19. Başvurucu 23/5/2013 tarihli dilekçesinde duruşmalı temyiz
talebinde bulunmuş, aynı tarihte temyiz harç ve posta giderlerini yatırmıştır.
20. Yargıtay 6. Hukuk Dairesi 20/3/2014 tarihli ve
E.62013/10845, K.2014/3463 sayılı kararıyla dosyada "...duruşma pulları
bulunmadığı..." gerekçesiyle duruşma isteminin reddine karar vererek hükmü
onamıştır. Kararın ilgili kısmı şöyledir:
"...Dosya kapsamına,
toplanan delillere, mevcut deliller mahkemece takdir edilerek karar verilmiş
olmasına ve takdirde de bir isabetsizlik bulunmamasına göre yerinde görülmeyen
temyiz itirazlarının reddi ile usul ve kanuna uygun olan hükmün ONANMASINA ve
aşağıda yazılı temyiz giderinin temyiz edenden alınmasına 20/03/2014 tarihinde
oybirliğiyle karar verildi."
21. Karar düzeltme talebi aynı Dairenin 8/9/2014 tarihli ve
E.2014/6475, K.2014/9439 sayılı kararı ile reddedilmiştir.
IV. İLGİLİ HUKUK
22. 12/1/2011 tarihli ve 6100 sayılı Hukuk Muhakemeleri
Kanunu'nun 316. maddesinin ilgili kısmı şöyledir:
"(1) Basit yargılama
usulü, kanunlarda açıkça belirtilenler dışında, aşağıdaki durumlarda uygulanır:
a) Sulh hukuk mahkemelerinin görevine giren (m.4) dava ve işler.
…"
23. 6100 sayılı Kanun'un 317. maddesinin (1) ve (3) numaralı
fıkraları şöyledir:
"Dava açılması ve davaya
cevap verilmesi dilekçe ile olur.
Taraflar cevaba cevap ve ikinci cevap
dilekçesi veremezler."
24. 6100 sayılı Kanun'un 320. maddesinin (1) ve (3) numaralı
fıkraları şöyledir:
"Mahkeme, mümkün olan
hâllerde tarafları duruşmaya davet etmeden dosya üzerinden karar verir.

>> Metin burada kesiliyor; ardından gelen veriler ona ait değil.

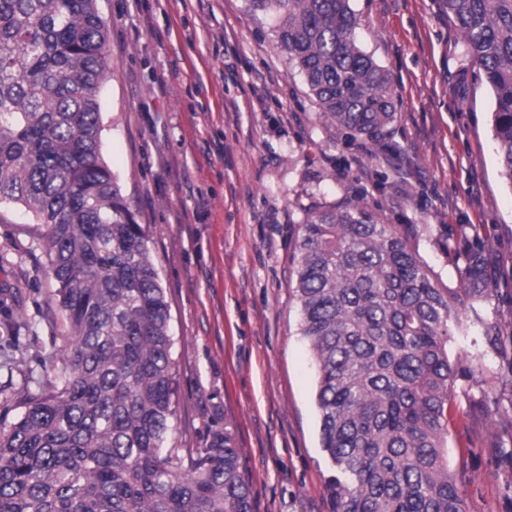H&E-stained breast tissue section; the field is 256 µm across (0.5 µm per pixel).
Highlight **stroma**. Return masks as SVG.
Here are the masks:
<instances>
[{
	"instance_id": "stroma-1",
	"label": "stroma",
	"mask_w": 512,
	"mask_h": 512,
	"mask_svg": "<svg viewBox=\"0 0 512 512\" xmlns=\"http://www.w3.org/2000/svg\"><path fill=\"white\" fill-rule=\"evenodd\" d=\"M358 46L389 72L395 120L353 140L320 113L272 19L246 0H98L112 77L103 158L140 223L171 306L180 404L171 441L228 428L254 512H331L313 354L300 333L292 255L308 211L362 204L406 230L437 287L459 292L480 240L495 291L483 313L502 340L482 382L473 340L460 374L448 465L466 512H512V184L492 131L494 97L441 0H350ZM40 225L0 207V387L53 382L65 346Z\"/></svg>"
}]
</instances>
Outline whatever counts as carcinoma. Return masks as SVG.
<instances>
[{"label": "carcinoma", "instance_id": "cac0c4a2", "mask_svg": "<svg viewBox=\"0 0 512 512\" xmlns=\"http://www.w3.org/2000/svg\"><path fill=\"white\" fill-rule=\"evenodd\" d=\"M495 98L512 185V0H441ZM274 19L321 114L374 140L395 118L389 73L354 39L350 0H248ZM111 78L97 0H0V204L43 226L68 344L57 382L22 389L0 427V512H253L229 430L199 448L170 433L178 395L170 304L148 235L102 154ZM318 373L332 512H466L448 468L450 332L498 354L481 304L482 245L463 297L436 287L396 224L359 204L303 222L292 257Z\"/></svg>", "mask_w": 512, "mask_h": 512}]
</instances>
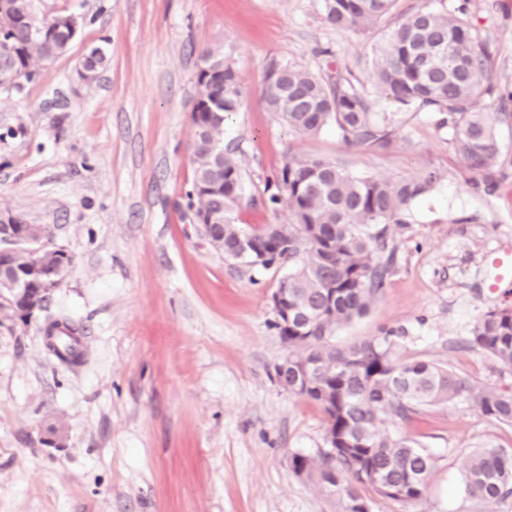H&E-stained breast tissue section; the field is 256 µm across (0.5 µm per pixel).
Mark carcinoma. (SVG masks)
Listing matches in <instances>:
<instances>
[{"label": "carcinoma", "instance_id": "cac0c4a2", "mask_svg": "<svg viewBox=\"0 0 512 512\" xmlns=\"http://www.w3.org/2000/svg\"><path fill=\"white\" fill-rule=\"evenodd\" d=\"M0 11V88L18 87L37 76V64L65 52L74 32L60 17L37 19L31 0H4ZM396 0H323L327 22L365 30L392 14ZM486 52L469 22L458 15L417 10L403 15L385 33L374 80L404 112H429L448 130V142L473 172L492 169L498 155V125L512 121L501 104L477 112L472 100L486 79ZM264 100L299 134L332 125L349 146L387 149L396 129L376 111L372 95L351 73L315 72L276 58L265 67ZM195 174L187 209L211 214L224 226V255L264 269L288 266L280 280L288 316L275 327L290 348L288 391L321 407L327 418L329 450L317 457L296 455L293 470L335 495L340 512H371L359 488L412 502L427 492L433 457L407 438L381 428L407 420L442 402L465 401L484 416L512 425V388L475 385L454 371L425 361L394 358L391 335L336 348L333 331L365 315L382 293L394 263L389 225L404 223L413 202L429 193L442 173L411 179L355 175L339 162L290 157L277 172L268 204L285 205L292 216L288 234L274 224L245 232L236 209L245 185L237 148L224 143V122L239 110L243 88L230 57L219 48L203 50L195 75ZM14 225V253L0 266V309L15 317L26 297L60 275L71 259L61 250L30 251L23 240L35 225L8 213ZM250 237L267 258L257 263L240 250ZM470 347L489 353L512 370V307L490 310L471 329ZM63 364L80 358L72 333L52 349ZM465 492L477 500L512 494V454L501 448L473 451L464 465Z\"/></svg>", "mask_w": 512, "mask_h": 512}]
</instances>
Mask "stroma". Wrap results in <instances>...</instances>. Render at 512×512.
I'll return each instance as SVG.
<instances>
[{
	"mask_svg": "<svg viewBox=\"0 0 512 512\" xmlns=\"http://www.w3.org/2000/svg\"><path fill=\"white\" fill-rule=\"evenodd\" d=\"M38 19L74 16L68 51L21 88L0 89V212L50 231L72 262L46 310L0 324V512H338L334 496L292 470L327 451L322 409L289 393L275 369L289 348L271 296L284 269L224 256L194 224L195 73L220 47L241 77L242 105L224 125L246 184L237 211L247 231L287 224L265 188L286 155L343 161L357 174L445 177L417 200L395 235L385 288L369 312L336 330L344 347L393 334L395 357L452 369L473 383L512 386V370L468 343L485 312L512 307V279L493 258L512 252V126L485 190L427 114H391L386 150L347 146L329 127L300 135L263 100L278 58L313 71L339 64L372 88L384 27L328 23L323 0H32ZM465 17L488 53L474 98L494 111L512 93V0H397ZM102 49L106 67L84 80ZM82 329V357L61 364L49 319ZM57 427L50 440L49 427ZM434 457L414 502L363 488L371 512H512V496L482 502L462 484L467 456L512 451V426L462 401L385 423Z\"/></svg>",
	"mask_w": 512,
	"mask_h": 512,
	"instance_id": "1",
	"label": "stroma"
}]
</instances>
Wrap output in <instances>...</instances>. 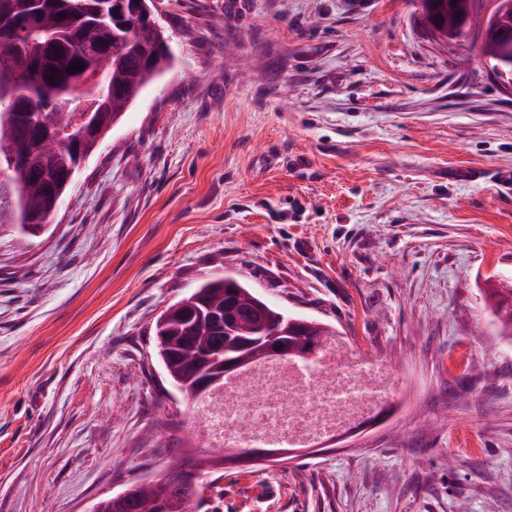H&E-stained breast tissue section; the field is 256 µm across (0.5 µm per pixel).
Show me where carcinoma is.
I'll list each match as a JSON object with an SVG mask.
<instances>
[{
    "instance_id": "1",
    "label": "carcinoma",
    "mask_w": 512,
    "mask_h": 512,
    "mask_svg": "<svg viewBox=\"0 0 512 512\" xmlns=\"http://www.w3.org/2000/svg\"><path fill=\"white\" fill-rule=\"evenodd\" d=\"M0 0V70L15 68L19 73L10 91L16 105L0 106V156L9 152L26 154L25 160L6 169L12 191L23 194L32 204L33 219H49L62 197L55 190L62 178L89 154L94 143L79 129H72L69 145L51 155L40 151V140L56 132L43 124L49 114L70 123L84 98L98 100L94 118L107 131L114 117L167 65L150 25L138 20L131 30L132 0H112V17L102 18L90 4L94 0ZM501 35L484 46L490 64L512 53V16L502 21ZM102 42L112 43V61L105 65L95 54ZM82 64L69 74L67 67ZM86 73L98 76L94 88L83 90L78 78ZM236 313L240 321L234 335L226 336L216 322L224 316V289L195 288L170 304L160 328L162 340L155 341L158 358L171 382L189 400L197 399L200 368H220L224 358L239 354L255 363L264 359L260 347L243 348V341H255L262 328L284 324L288 313L258 297L264 309L248 311L239 291ZM198 483L163 481L141 497L112 501L109 512H198Z\"/></svg>"
}]
</instances>
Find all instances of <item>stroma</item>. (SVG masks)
<instances>
[{
    "label": "stroma",
    "mask_w": 512,
    "mask_h": 512,
    "mask_svg": "<svg viewBox=\"0 0 512 512\" xmlns=\"http://www.w3.org/2000/svg\"><path fill=\"white\" fill-rule=\"evenodd\" d=\"M171 67L40 234H0V512H87L200 458L156 358L165 305L224 274L335 326L393 412L245 472L199 512H512V93L412 0H158Z\"/></svg>",
    "instance_id": "1"
}]
</instances>
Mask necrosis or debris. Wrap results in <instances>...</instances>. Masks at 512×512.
<instances>
[{"mask_svg": "<svg viewBox=\"0 0 512 512\" xmlns=\"http://www.w3.org/2000/svg\"><path fill=\"white\" fill-rule=\"evenodd\" d=\"M386 371L343 338L314 360L254 363L245 381L191 404L197 436L214 448H310L374 415Z\"/></svg>", "mask_w": 512, "mask_h": 512, "instance_id": "1", "label": "necrosis or debris"}]
</instances>
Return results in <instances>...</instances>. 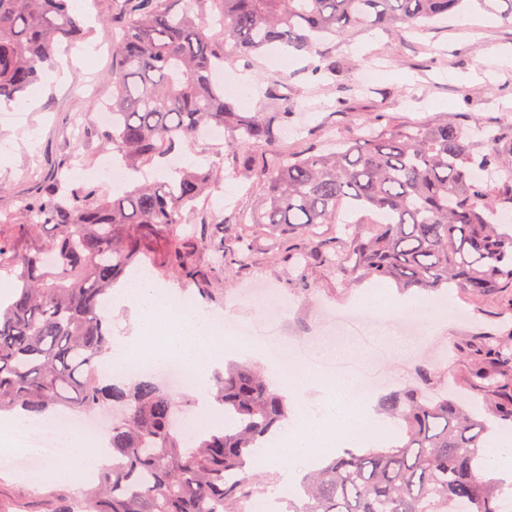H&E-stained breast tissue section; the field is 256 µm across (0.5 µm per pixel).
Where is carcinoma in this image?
<instances>
[{"instance_id":"cac0c4a2","label":"carcinoma","mask_w":512,"mask_h":512,"mask_svg":"<svg viewBox=\"0 0 512 512\" xmlns=\"http://www.w3.org/2000/svg\"><path fill=\"white\" fill-rule=\"evenodd\" d=\"M128 19L112 48V126L105 143L137 168L166 159L207 130H230L236 174L267 184L257 223L287 242L305 238L343 283L389 278L430 292L456 288L496 302L512 298V176L502 157L512 139L501 130L474 144L453 120L369 133L318 151L273 158L256 168L251 152L279 138L294 112L288 96L268 93V111L251 116L224 99L216 65L281 43L318 57L317 41L367 28L416 27L463 0H224V47L209 35V0H124ZM512 20V0H477ZM84 36L71 0H0V100L22 103L59 46ZM222 174L180 168L166 180L117 194L54 178L0 227V272L11 289L0 301V412L24 409L124 414L110 427L112 465L80 502L63 491L33 500L1 490L0 512H256L269 477L253 471L262 443L288 418L284 395L252 366L228 364L214 378L226 424L185 433L186 404L150 379L125 388L100 374L111 350L105 301L133 269L163 256L203 300L200 256L214 269L237 260L249 243L224 254V240L201 223L199 208ZM367 213L347 224L343 246L316 241L318 224L336 223L341 206ZM490 366L512 368V342L483 337ZM399 421L380 448H349L301 483L288 512H500L498 484L484 477L486 423L466 399L441 391H394L382 401Z\"/></svg>"}]
</instances>
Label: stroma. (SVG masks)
I'll return each instance as SVG.
<instances>
[{
  "label": "stroma",
  "mask_w": 512,
  "mask_h": 512,
  "mask_svg": "<svg viewBox=\"0 0 512 512\" xmlns=\"http://www.w3.org/2000/svg\"><path fill=\"white\" fill-rule=\"evenodd\" d=\"M83 20L92 29L88 42L97 47V55L88 61L83 47L71 49L58 59L70 73L67 83L50 87L37 105L0 108L1 219L16 214L61 171L74 181L107 184L102 163L111 150L104 147L101 128L91 124L90 117L112 97V43L125 15L119 0H92ZM510 51L512 21L489 20L473 5L425 27L360 30L329 42L326 56L336 64L329 80L315 76L313 58L300 53L290 65L272 66L273 54L268 51L225 63L223 69L234 78L242 73L251 78L248 90L230 96L239 111H266L273 85L294 101L293 133L276 149L296 155L319 150L332 138L355 136L374 112L382 115V131L437 124L453 116L475 140L483 127L510 126L512 65L498 62ZM369 67L378 68L379 77L361 85L360 74ZM228 142L225 136L198 141L184 146L181 158L186 164L224 168V194L233 204H213L206 215L230 239L245 230L241 217L257 215L265 186L225 169ZM250 232L246 257L212 277L210 286L224 301L204 306L207 316L229 311L239 320H260L263 303L246 299L244 289L254 279H263L283 302L280 334L295 353L306 354L313 345H321L326 356L386 374L396 391L414 386L419 363L438 362L432 387H451L473 404L490 428L501 427L495 407L512 395V371L496 373L498 385L493 388L476 370L482 336L512 338V306L507 301L490 304L455 289L405 290L388 279L361 278L344 284L319 258H299L278 248L267 230L255 227ZM378 285L389 289L393 299L429 312L426 342L416 345L397 335L387 318L357 336L340 332L326 317V310L367 301Z\"/></svg>",
  "instance_id": "obj_1"
}]
</instances>
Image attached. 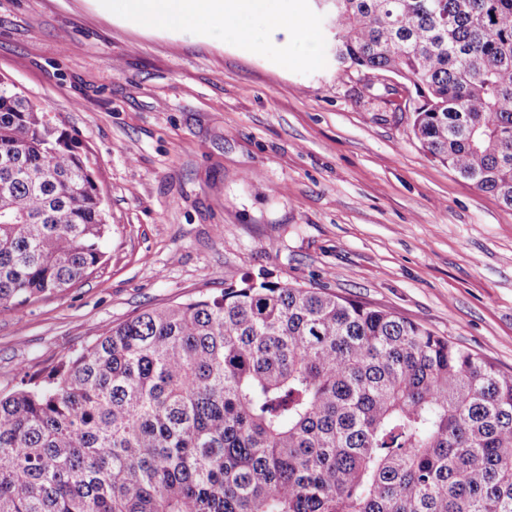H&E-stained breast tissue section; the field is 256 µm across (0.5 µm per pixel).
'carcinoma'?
Here are the masks:
<instances>
[{"instance_id":"carcinoma-1","label":"carcinoma","mask_w":512,"mask_h":512,"mask_svg":"<svg viewBox=\"0 0 512 512\" xmlns=\"http://www.w3.org/2000/svg\"><path fill=\"white\" fill-rule=\"evenodd\" d=\"M336 63L415 90L425 154L512 209V0H325ZM79 141L0 79V309L109 232ZM0 512H512V375L265 274L145 309L0 397Z\"/></svg>"}]
</instances>
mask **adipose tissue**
Instances as JSON below:
<instances>
[{
  "instance_id": "ef3b65f1",
  "label": "adipose tissue",
  "mask_w": 512,
  "mask_h": 512,
  "mask_svg": "<svg viewBox=\"0 0 512 512\" xmlns=\"http://www.w3.org/2000/svg\"><path fill=\"white\" fill-rule=\"evenodd\" d=\"M106 17H119L147 33L176 35L192 29L216 47L231 42L262 54L267 34L284 35L286 58L319 61L313 21L293 16L283 0H90Z\"/></svg>"
}]
</instances>
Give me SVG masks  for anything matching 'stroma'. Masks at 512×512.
<instances>
[{"instance_id":"stroma-1","label":"stroma","mask_w":512,"mask_h":512,"mask_svg":"<svg viewBox=\"0 0 512 512\" xmlns=\"http://www.w3.org/2000/svg\"><path fill=\"white\" fill-rule=\"evenodd\" d=\"M187 30L147 35L83 0H0V79L89 158L111 232L65 293L0 310V395L150 306L248 273L421 323L512 373V209L430 159L407 115L337 65Z\"/></svg>"}]
</instances>
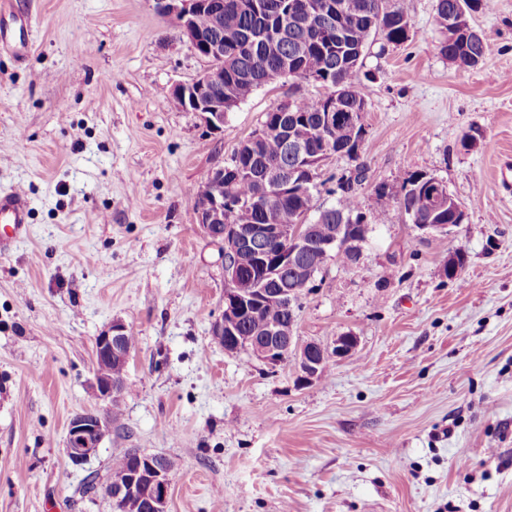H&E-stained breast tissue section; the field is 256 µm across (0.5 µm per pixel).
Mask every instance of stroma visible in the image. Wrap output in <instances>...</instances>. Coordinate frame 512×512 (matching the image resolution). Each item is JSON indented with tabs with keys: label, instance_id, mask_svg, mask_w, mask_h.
<instances>
[{
	"label": "stroma",
	"instance_id": "35a3bbf8",
	"mask_svg": "<svg viewBox=\"0 0 512 512\" xmlns=\"http://www.w3.org/2000/svg\"><path fill=\"white\" fill-rule=\"evenodd\" d=\"M12 2L34 26L25 57L0 51V190L21 189L30 218L0 255V512H113L104 486L130 449L171 461L168 512H512V0L473 14L486 55L470 70L439 53L436 0H404L405 43L371 36L363 212L417 172L466 219L436 238L395 211L358 263L326 259L292 334L358 344L310 384L296 356L274 367L214 341L224 247L193 197L267 112L324 87L278 78L213 132L171 98L208 62L155 0ZM115 319L136 343L111 415L91 383ZM84 411L110 427L76 465ZM108 431L107 420L94 412L76 414L69 423L66 453L75 464L95 456Z\"/></svg>",
	"mask_w": 512,
	"mask_h": 512
}]
</instances>
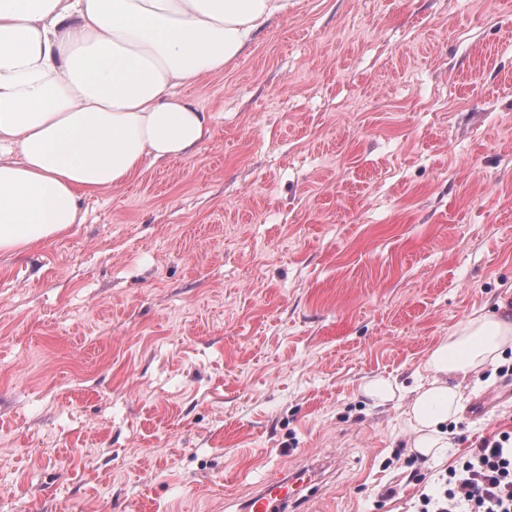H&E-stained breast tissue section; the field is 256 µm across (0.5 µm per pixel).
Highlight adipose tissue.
Wrapping results in <instances>:
<instances>
[{"label":"adipose tissue","instance_id":"ef3b65f1","mask_svg":"<svg viewBox=\"0 0 512 512\" xmlns=\"http://www.w3.org/2000/svg\"><path fill=\"white\" fill-rule=\"evenodd\" d=\"M290 0H0V254L84 223V196L187 158L211 113L181 86L223 72ZM512 351V309H477L428 351L406 405L418 454L438 458L460 383Z\"/></svg>","mask_w":512,"mask_h":512}]
</instances>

Mahkeme, tarafların dinlenmesi, delillerin
incelenmesi ve tahkikat işlemlerinin yapılmasını yukarıdaki fıkrada belirtilen
duruşma hariç, iki duruşmada tamamlar. Duruşmalar arasındaki süre bir aydan
daha uzun olamaz. İşin niteliği gereği bilirkişi incelemesinin uzaması, istinabe
yoluyla tahkikat işlemlerinin yürütülmesi gibi zorunlu hâllerde, hâkim
gerekçesini belirterek bir aydan sonrası için de duruşma günü belirleyebilir ve
ikiden fazla duruşma yapabilir."
25. 6100 sayılı Kanun'un geçici 3. maddesi şöyledir:
"Bölge adliye mahkemelerinin, 26/9/2004 tarihli ve
5235 sayılı Adli Yargı İlk Derece Mahkemeleri ile Bölge Adliye Mahkemelerinin
Kuruluş, Görev ve Yetkileri Hakkında Kanunun geçici 2 nci
maddesi uyarınca Resmî Gazete’de ilan edilecek göreve
başlama tarihine kadar, 1086 sayılı Kanunun temyize ilişkin yürürlükteki
hükümlerinin uygulanmasına devam olunur.
Bölge adliye mahkemelerinin göreve başlama tarihinden önce aleyhine
temyiz yoluna başvurulmuş olan kararlar hakkında, kesinleşinceye kadar 1086
sayılı Kanunun 26/9/2004 tarihli ve 5236 sayılı Kanunla yapılan değişiklikten
önceki 427 ilâ 454 üncü madde hükümlerinin uygulanmasına devam olunur.
Bu Kanunda bölge adliye mahkemelerine görev verilen hallerde bu
mahkemelerin göreve başlama tarihine kadar 1086 sayılı Kanunun bu Kanuna aykırı
olmayan hükümleri uygulanır."
26. 18/6/1927 tarihli ve 1086 sayılı mülga Hukuk Usulü
Muhakemeleri Kanunu'nun 5236 sayılı Kanun'un 16. maddesi ile yapılan
değişiklikten önceki 438. maddesi şöyledir:
"Yargıtay temyiz incelemesini dosya üzerinde yapar.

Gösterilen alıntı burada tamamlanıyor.